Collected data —

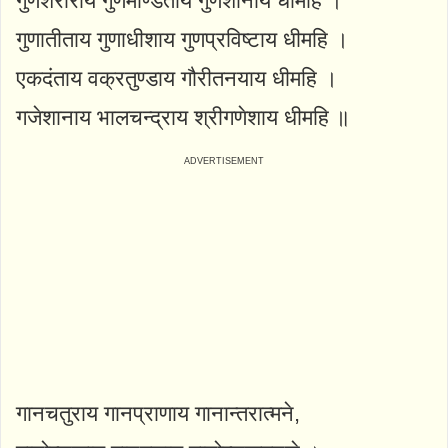
गुणशरीराय गुणमण्डिताय गुणेशानाय धीमहि ।
गुणातीताय गुणाधीशाय गुणप्रविष्टाय धीमहि ।
एकदंताय वक्रतुण्डाय गौरीतनयाय धीमहि ।
गजेशानाय भालचन्द्राय श्रीगणेशाय धीमहि ॥
गानचतुराय गानप्राणाय गानान्तरात्मने,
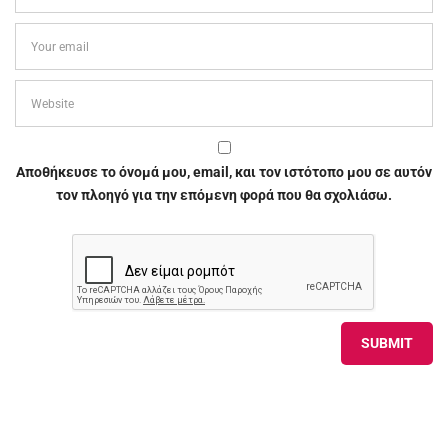
Αποθήκευσε το όνομά μου, email, και τον ιστότοπο μου σε αυτόν
τον πλοηγό για την επόμενη φορά που θα σχολιάσω.
Alternative:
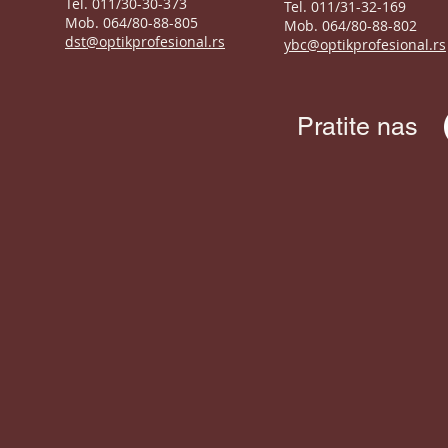
Tel. 011/30-30-373
Tel. 011/31-32-169
Mob. 064/80-88-805
Mob. 064/80-88-802
dst@optikprofesional.rs
ybc@optikprofesional.rs
Pratite nas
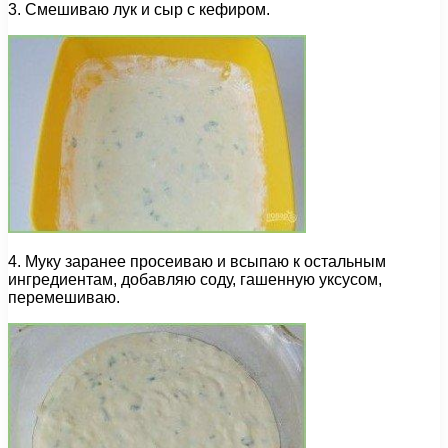
3. Смешиваю лук и сыр с кефиром.
4. Муку заранее просеиваю и всыпаю к остальным
ингредиентам, добавляю соду, гашенную уксусом,
перемешиваю.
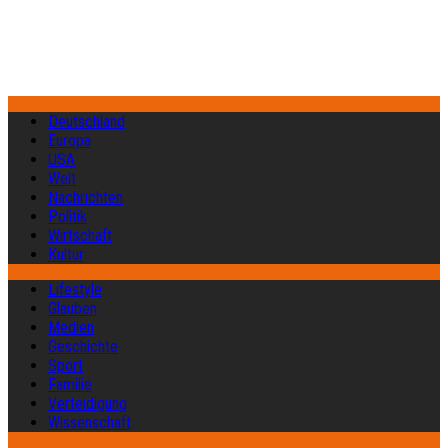
Deutschland
Europa
USA
Welt
Nachrichten
Politik
Wirtschaft
Kultur
Lifestyle
Glauben
Medien
Geschichte
Sport
Familie
Verteidigung
Wissenschaft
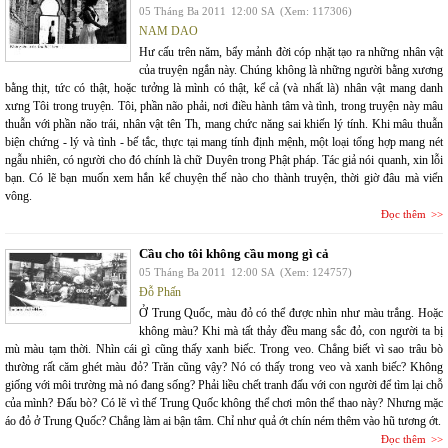
05 Tháng Ba 2011
12:00 SA
(Xem: 117306)
NAM DAO
Hư cấu trên năm, bẩy mảnh đời cóp nhặt tạo ra những nhân vật
của truyện ngắn này. Chúng không là những người bằng xương
bằng thịt, tức có thật, hoặc tưởng là mình có thật, kể cả (và nhất là) nhân vật mang danh
xưng Tôi trong truyện. Tôi, phần não phải, nơi điều hành tâm và tình, trong truyện này mâu
thuẫn với phần não trái, nhân vật tên Th, mang chức năng sai khiến lý tính. Khi mâu thuẫn
biện chứng - lý và tình - bế tắc, thực tại mang tính định mệnh, một loại tổng hợp mang nét
ngẫu nhiên, có người cho đó chính là chữ Duyên trong Phật pháp. Tác giả nói quanh, xin lỗi
bạn. Có lẽ bạn muốn xem hắn kể chuyện thế nào cho thành truyện, thời giờ đâu mà viển
vông.
Đọc thêm
Cầu cho tôi không cầu mong gì cả
05 Tháng Ba 2011
12:00 SA
(Xem: 124757)
Đỗ Phấn
Ở Trung Quốc, màu đỏ có thể được nhìn như màu trắng. Hoặc
không màu? Khi mà tất thảy đều mang sắc đỏ, con người ta bị
mù màu tạm thời. Nhìn cái gì cũng thấy xanh biếc. Trong veo. Chẳng biết vì sao trâu bò
thường rất căm ghét màu đỏ? Trăn cũng vậy? Nó có thấy trong veo và xanh biếc? Không
giống với môi trường mà nó đang sống? Phải liều chết tranh đấu với con người để tìm lại chỗ
của mình? Đấu bò? Có lẽ vì thế Trung Quốc không thể chơi môn thể thao này? Nhưng mặc
áo đỏ ở Trung Quốc? Chẳng làm ai bận tâm. Chỉ như quả ớt chín ném thêm vào hũ tương ớt.
Đọc thêm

TASK REQUIREMENTS —
Turn the stretch of the material above, from the line containing "Tel. 011/30-30-373" through the line containing "Wissenschaft", into a JSON list of strings with one string per line and no blank lines. Leave the pictures out.

WORKED SOLUTION —
[
  "Tel. 011/30-30-373",
  "Tel. 011/31-32-169",
  "Mob. 064/80-88-805",
  "Mob. 064/80-88-802",
  "dst@optikprofesional.rs",
  "ybc@optikprofesional.rs",
  "Pratite nas",
  "3. Смешиваю лук и сыр с кефиром.",
  "4. Муку заранее просеиваю и всыпаю к остальным",
  "ингредиентам, добавляю соду, гашенную уксусом,",
  "перемешиваю.",
  "Deutschland",
  "Europa",
  "USA",
  "Welt",
  "Nachrichten",
  "Politik",
  "Wirtschaft",
  "Kultur",
  "Lifestyle",
  "Glauben",
  "Medien",
  "Geschichte",
  "Sport",
  "Familie",
  "Verteidigung",
  "Wissenschaft"
]